Kepala DPPPA Kutim, Idham Cholid, membuka acara ini dengan menekankan pentingnya peningkatan kapasitas peserta untuk diterapkan di lapangan. “Kegiatan ini bertujuan memberikan pemahaman yang mendalam kepada para peserta agar hasil yang didapatkan dapat langsung diterapkan di masyarakat,” jelas Idham.
Ia juga menyoroti bahwa peningkatan angka kekerasan terhadap anak dan KDRT di Kutai Timur belakangan ini memerlukan perhatian serius. “Ini bukan sekadar wacana, tapi langkah nyata yang harus kita jalankan bersama. Anak-anak adalah masa depan kita, dan kita wajib melindungi mereka sebaik mungkin,” tambahnya.
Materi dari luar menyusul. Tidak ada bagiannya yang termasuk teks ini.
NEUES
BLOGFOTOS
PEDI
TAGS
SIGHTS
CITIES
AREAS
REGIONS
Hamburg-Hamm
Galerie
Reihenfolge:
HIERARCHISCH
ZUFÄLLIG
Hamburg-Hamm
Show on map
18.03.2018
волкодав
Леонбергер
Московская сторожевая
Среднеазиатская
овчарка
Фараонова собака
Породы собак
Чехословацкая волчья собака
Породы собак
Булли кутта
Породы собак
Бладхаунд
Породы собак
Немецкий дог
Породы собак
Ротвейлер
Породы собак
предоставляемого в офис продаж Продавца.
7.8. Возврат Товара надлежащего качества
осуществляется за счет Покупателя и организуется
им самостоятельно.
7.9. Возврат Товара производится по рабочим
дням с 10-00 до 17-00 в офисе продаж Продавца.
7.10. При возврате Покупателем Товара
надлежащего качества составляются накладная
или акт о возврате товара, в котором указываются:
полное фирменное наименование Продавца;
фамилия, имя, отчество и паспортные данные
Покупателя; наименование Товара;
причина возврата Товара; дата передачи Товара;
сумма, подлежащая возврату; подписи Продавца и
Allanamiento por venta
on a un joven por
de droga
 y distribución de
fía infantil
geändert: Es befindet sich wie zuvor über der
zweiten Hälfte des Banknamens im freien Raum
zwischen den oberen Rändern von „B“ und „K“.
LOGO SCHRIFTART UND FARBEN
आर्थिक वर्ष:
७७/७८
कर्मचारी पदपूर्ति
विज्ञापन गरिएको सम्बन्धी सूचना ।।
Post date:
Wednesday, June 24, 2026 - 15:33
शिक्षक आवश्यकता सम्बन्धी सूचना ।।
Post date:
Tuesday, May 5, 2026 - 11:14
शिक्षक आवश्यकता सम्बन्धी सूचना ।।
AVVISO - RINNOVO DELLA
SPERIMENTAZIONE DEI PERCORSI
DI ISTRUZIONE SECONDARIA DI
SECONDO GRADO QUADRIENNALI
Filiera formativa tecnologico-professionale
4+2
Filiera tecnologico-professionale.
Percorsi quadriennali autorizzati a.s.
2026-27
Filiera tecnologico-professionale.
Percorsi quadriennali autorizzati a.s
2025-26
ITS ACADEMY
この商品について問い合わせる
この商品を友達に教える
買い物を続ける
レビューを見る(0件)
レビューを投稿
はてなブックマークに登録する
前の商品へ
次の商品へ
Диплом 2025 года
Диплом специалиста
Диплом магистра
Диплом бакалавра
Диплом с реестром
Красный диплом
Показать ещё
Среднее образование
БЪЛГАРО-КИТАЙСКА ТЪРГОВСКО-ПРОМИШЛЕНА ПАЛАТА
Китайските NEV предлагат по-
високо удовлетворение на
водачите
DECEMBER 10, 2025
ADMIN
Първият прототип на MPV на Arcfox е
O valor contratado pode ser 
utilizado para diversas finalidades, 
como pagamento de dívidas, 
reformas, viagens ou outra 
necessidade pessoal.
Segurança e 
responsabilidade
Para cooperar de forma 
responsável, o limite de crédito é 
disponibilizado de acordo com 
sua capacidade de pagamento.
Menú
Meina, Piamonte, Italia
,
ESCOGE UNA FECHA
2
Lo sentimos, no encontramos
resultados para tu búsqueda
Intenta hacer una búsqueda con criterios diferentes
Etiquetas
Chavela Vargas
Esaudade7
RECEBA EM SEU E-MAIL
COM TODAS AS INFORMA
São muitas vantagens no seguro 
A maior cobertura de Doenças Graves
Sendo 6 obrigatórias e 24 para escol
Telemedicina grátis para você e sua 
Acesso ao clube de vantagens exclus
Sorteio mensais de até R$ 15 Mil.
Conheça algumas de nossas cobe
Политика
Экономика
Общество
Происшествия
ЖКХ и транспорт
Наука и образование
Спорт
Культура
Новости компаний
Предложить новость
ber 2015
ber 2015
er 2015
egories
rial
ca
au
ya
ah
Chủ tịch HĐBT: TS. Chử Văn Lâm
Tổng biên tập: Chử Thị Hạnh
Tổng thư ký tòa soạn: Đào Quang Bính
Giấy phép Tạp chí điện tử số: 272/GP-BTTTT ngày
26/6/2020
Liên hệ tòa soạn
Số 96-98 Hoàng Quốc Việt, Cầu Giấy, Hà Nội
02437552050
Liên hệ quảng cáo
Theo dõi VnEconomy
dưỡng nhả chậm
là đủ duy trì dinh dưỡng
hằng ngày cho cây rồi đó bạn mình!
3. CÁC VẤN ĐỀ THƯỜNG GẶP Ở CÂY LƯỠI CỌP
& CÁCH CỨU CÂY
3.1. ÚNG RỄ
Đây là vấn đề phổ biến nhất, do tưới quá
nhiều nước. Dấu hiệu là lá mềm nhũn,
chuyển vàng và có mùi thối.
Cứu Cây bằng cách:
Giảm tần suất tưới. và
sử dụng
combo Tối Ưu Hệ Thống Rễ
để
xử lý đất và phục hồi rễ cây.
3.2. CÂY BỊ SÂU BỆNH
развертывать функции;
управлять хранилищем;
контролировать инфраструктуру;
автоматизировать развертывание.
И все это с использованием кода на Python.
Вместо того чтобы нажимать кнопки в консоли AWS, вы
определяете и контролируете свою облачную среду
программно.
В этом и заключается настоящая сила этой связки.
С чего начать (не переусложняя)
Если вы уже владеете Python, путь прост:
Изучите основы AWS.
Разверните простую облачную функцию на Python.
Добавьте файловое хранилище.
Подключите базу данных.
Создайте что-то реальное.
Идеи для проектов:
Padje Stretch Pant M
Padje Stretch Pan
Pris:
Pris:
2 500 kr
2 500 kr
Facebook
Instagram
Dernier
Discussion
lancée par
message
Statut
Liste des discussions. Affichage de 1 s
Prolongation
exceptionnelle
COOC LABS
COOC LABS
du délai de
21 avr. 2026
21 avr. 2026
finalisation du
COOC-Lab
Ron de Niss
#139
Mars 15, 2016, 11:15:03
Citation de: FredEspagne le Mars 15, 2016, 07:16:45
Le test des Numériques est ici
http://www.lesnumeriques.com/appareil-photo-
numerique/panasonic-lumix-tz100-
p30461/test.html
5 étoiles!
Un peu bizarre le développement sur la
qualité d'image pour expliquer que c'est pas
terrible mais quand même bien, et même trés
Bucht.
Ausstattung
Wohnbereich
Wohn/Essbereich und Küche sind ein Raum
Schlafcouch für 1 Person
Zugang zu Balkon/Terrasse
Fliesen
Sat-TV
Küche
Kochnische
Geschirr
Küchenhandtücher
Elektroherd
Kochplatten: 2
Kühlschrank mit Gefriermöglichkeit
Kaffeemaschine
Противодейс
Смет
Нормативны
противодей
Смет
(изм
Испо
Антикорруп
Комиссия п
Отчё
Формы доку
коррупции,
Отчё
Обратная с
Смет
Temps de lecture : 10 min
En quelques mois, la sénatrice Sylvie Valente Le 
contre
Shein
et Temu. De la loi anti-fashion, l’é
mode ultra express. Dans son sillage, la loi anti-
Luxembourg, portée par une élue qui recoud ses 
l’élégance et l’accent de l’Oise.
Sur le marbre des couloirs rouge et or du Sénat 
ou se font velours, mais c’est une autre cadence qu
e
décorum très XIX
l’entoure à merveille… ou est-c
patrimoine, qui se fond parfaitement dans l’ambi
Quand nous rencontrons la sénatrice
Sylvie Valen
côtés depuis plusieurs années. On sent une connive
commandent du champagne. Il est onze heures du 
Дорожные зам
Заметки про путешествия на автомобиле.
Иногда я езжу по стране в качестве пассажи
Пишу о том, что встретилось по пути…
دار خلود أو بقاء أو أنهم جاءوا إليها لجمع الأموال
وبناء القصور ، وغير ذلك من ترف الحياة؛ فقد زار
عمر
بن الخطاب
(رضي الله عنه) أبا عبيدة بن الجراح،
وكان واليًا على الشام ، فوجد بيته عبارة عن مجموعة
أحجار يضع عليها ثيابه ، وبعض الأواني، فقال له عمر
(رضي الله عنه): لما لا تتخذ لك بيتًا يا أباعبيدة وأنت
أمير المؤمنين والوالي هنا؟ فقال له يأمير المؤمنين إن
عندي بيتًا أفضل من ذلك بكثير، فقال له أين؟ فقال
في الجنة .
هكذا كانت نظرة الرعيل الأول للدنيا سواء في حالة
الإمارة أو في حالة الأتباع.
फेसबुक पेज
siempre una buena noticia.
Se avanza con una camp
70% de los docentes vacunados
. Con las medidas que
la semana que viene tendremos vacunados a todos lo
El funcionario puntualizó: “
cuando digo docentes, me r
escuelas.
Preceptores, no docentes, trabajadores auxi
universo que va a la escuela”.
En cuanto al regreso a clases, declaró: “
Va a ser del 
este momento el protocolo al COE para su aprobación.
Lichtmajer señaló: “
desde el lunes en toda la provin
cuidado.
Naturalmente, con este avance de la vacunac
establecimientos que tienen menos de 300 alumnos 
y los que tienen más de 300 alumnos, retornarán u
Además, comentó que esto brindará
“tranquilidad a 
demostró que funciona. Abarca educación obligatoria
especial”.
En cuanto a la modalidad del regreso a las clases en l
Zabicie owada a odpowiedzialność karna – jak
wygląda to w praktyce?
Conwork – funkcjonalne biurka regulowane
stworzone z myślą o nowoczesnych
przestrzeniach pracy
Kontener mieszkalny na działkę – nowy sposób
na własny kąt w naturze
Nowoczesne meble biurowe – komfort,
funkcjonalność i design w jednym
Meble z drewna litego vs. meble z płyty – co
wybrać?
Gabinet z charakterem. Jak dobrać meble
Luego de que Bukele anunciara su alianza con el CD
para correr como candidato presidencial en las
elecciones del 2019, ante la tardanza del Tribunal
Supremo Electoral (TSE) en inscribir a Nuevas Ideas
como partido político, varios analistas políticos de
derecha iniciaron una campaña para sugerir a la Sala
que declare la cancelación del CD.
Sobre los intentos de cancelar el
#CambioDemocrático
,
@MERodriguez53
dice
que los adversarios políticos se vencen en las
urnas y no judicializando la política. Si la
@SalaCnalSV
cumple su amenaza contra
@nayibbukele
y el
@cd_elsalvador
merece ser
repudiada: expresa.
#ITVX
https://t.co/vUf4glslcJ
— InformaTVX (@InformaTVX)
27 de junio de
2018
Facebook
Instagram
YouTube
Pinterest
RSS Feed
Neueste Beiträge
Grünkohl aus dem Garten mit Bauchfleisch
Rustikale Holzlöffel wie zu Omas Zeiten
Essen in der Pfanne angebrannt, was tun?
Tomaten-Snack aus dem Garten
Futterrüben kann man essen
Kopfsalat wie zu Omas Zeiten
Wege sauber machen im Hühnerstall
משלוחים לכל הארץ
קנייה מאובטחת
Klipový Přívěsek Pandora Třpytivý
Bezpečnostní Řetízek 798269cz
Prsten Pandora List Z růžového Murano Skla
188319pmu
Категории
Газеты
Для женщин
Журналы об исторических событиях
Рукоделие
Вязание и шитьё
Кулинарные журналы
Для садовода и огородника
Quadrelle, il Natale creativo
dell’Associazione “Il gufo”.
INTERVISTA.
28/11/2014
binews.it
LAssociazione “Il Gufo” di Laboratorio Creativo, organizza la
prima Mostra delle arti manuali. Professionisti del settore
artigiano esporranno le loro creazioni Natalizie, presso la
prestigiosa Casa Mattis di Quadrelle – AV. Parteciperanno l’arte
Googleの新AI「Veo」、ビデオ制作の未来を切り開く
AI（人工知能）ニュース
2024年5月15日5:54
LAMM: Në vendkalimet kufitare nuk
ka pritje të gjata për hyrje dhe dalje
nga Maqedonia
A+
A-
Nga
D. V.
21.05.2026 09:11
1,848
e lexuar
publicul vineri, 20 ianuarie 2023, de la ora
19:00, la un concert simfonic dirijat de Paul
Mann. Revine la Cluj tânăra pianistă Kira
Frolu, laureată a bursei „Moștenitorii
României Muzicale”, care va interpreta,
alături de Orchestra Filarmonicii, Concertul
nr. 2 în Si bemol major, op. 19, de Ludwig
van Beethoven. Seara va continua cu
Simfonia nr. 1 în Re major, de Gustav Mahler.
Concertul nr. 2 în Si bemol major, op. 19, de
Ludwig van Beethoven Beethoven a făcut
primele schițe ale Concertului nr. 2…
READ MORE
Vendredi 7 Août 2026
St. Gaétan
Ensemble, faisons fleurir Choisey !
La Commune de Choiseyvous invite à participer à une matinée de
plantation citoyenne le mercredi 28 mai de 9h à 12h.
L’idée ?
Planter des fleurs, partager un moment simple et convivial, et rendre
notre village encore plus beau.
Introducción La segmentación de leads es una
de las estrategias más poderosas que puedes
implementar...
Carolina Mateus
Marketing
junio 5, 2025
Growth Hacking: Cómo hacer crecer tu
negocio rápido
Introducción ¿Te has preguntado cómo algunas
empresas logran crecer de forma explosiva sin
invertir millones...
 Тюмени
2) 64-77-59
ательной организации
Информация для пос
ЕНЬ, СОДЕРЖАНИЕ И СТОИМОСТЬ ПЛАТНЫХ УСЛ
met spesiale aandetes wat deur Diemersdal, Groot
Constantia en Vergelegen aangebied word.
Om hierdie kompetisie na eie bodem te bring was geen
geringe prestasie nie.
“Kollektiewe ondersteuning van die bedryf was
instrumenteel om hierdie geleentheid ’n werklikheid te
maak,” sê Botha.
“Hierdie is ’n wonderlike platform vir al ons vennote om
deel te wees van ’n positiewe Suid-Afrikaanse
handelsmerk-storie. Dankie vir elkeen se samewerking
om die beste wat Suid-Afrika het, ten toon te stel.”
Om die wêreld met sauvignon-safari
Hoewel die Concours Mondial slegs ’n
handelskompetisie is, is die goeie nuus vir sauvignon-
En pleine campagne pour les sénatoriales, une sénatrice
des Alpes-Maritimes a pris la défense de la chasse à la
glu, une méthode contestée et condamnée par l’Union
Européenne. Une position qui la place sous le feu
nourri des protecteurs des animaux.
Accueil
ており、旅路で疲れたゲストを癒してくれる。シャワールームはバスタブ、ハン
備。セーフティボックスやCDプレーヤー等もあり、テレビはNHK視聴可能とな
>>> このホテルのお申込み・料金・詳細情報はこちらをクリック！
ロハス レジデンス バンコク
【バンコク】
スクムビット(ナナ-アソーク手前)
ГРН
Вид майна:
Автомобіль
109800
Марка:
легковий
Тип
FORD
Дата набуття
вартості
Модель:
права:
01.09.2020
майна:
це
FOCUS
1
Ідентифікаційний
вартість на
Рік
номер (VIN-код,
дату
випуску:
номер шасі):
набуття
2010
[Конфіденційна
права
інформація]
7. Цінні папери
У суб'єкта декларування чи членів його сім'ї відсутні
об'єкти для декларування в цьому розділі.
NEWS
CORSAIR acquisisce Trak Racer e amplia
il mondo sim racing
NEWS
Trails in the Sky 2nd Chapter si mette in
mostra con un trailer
DPPPA Kutim telah berkomitmen untuk memperkuat jaringan gugus tugas Kabupaten Layak Anak di tingkat kecamatan dan desa, dengan tujuan mempercepat pencapaian target Kabupaten Layak Anak. Bimtek ini adalah bagian dari upaya tersebut, di mana peserta diberikan pelatihan mendalam mengenai kebijakan dan regulasi yang mendukung perlindungan anak.
dr Nova Paranoan menekankan pentingnya kerja sama lintas sektor dalam melindungi anak-anak. “Kita perlu memahami bahwa hak-hak anak adalah tanggung jawab bersama. Semua elemen masyarakat harus berperan aktif dalam memastikan anak-anak mendapatkan perlindungan maksimal, baik di rumah, sekolah, maupun lingkungan sosial lainnya,” jelasnya.
Sesi interaktif dalam Bimtek ini memungkinkan peserta berbagi pengalaman dan tantangan yang dihadapi di lapangan serta merumuskan solusi yang konkret. Tujuannya adalah untuk menciptakan strategi yang efektif dalam menghadapi kasus kekerasan terhadap anak dan KDRT.
Dengan langkah-langkah yang diperkuat melalui Bimtek ini, diharapkan Kabupaten Kutai Timur dapat menjadi pionir dalam perlindungan anak dan mewujudkan program Kabupaten Layak Anak yang berkelanjutan.